§ **Source information**:
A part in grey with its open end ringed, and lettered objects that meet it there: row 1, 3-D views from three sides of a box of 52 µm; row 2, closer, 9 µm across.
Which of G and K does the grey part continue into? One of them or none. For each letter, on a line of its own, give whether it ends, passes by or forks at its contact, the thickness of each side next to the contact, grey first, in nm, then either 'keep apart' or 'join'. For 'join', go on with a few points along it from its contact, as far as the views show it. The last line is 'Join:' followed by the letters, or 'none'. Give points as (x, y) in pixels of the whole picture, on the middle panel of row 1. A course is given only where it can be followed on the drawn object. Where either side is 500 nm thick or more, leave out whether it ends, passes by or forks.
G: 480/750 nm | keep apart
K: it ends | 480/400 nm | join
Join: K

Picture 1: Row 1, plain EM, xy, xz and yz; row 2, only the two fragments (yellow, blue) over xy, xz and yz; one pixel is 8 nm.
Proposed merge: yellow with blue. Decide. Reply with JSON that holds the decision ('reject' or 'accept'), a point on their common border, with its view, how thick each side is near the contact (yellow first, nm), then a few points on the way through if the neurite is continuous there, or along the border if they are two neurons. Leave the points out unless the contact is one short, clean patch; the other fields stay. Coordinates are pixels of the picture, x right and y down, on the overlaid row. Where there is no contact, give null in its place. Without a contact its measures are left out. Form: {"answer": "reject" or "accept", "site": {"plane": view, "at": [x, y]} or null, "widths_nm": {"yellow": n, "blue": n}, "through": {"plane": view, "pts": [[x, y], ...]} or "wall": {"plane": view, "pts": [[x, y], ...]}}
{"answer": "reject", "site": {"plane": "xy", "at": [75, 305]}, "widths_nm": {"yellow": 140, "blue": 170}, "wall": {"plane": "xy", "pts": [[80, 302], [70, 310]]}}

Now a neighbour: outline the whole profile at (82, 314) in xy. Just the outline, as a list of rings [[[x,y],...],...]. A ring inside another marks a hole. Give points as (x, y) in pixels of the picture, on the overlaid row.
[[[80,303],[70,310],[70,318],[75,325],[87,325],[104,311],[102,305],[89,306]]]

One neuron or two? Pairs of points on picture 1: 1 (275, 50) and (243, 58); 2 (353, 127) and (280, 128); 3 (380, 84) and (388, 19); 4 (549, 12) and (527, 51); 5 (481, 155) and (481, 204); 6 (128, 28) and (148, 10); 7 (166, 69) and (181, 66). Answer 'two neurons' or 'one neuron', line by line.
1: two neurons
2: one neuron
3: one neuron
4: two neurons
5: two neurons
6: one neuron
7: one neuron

§ **Problem to work on**: Could you restate the listing above word for word, leaving nothing out?

§ **Problem solution**:
A part in grey with its open end ringed, and lettered objects that meet it there: row 1, 3-D views from three sides of a box of 52 µm; row 2, closer, 9 µm across.
Which of G and K does the grey part continue into? One of them or none. For each letter, on a line of its own, give whether it ends, passes by or forks at its contact, the thickness of each side next to the contact, grey first, in nm, then either 'keep apart' or 'join'. For 'join', go on with a few points along it from its contact, as far as the views show it. The last line is 'Join:' followed by the letters, or 'none'. Give points as (x, y) in pixels of the whole picture, on the middle panel of row 1. A course is given only where it can be followed on the drawn object. Where either side is 500 nm thick or more, leave out whether it ends, passes by or forks.
G: 480/750 nm | keep apart
K: it ends | 480/400 nm | join
Join: K

Picture 1: Row 1, plain EM, xy, xz and yz; row 2, only the two fragments (yellow, blue) over xy, xz and yz; one pixel is 8 nm.
Proposed merge: yellow with blue. Decide. Reply with JSON that holds the decision ('reject' or 'accept'), a point on their common border, with its view, how thick each side is near the contact (yellow first, nm), then a few points on the way through if the neurite is continuous there, or along the border if they are two neurons. Leave the points out unless the contact is one short, clean patch; the other fields stay. Coordinates are pixels of the picture, x right and y down, on the overlaid row. Where there is no contact, give null in its place. Without a contact its measures are left out. Form: {"answer": "reject" or "accept", "site": {"plane": view, "at": [x, y]} or null, "widths_nm": {"yellow": n, "blue": n}, "through": {"plane": view, "pts": [[x, y], ...]} or "wall": {"plane": view, "pts": [[x, y], ...]}}
{"answer": "reject", "site": {"plane": "xy", "at": [75, 305]}, "widths_nm": {"yellow": 140, "blue": 170}, "wall": {"plane": "xy", "pts": [[80, 302], [70, 310]]}}

Now a neighbour: outline the whole profile at (82, 314) in xy. Just the outline, as a list of rings [[[x,y],...],...]. A ring inside another marks a hole. Give points as (x, y) in pixels of the picture, on the overlaid row.
[[[80,303],[70,310],[70,318],[75,325],[87,325],[104,311],[102,305],[89,306]]]

One neuron or two? Pairs of points on picture 1: 1 (275, 50) and (243, 58); 2 (353, 127) and (280, 128); 3 (380, 84) and (388, 19); 4 (549, 12) and (527, 51); 5 (481, 155) and (481, 204); 6 (128, 28) and (148, 10); 7 (166, 69) and (181, 66). Answer 'two neurons' or 'one neuron', line by line.
1: two neurons
2: one neuron
3: one neuron
4: two neurons
5: two neurons
6: one neuron
7: one neuron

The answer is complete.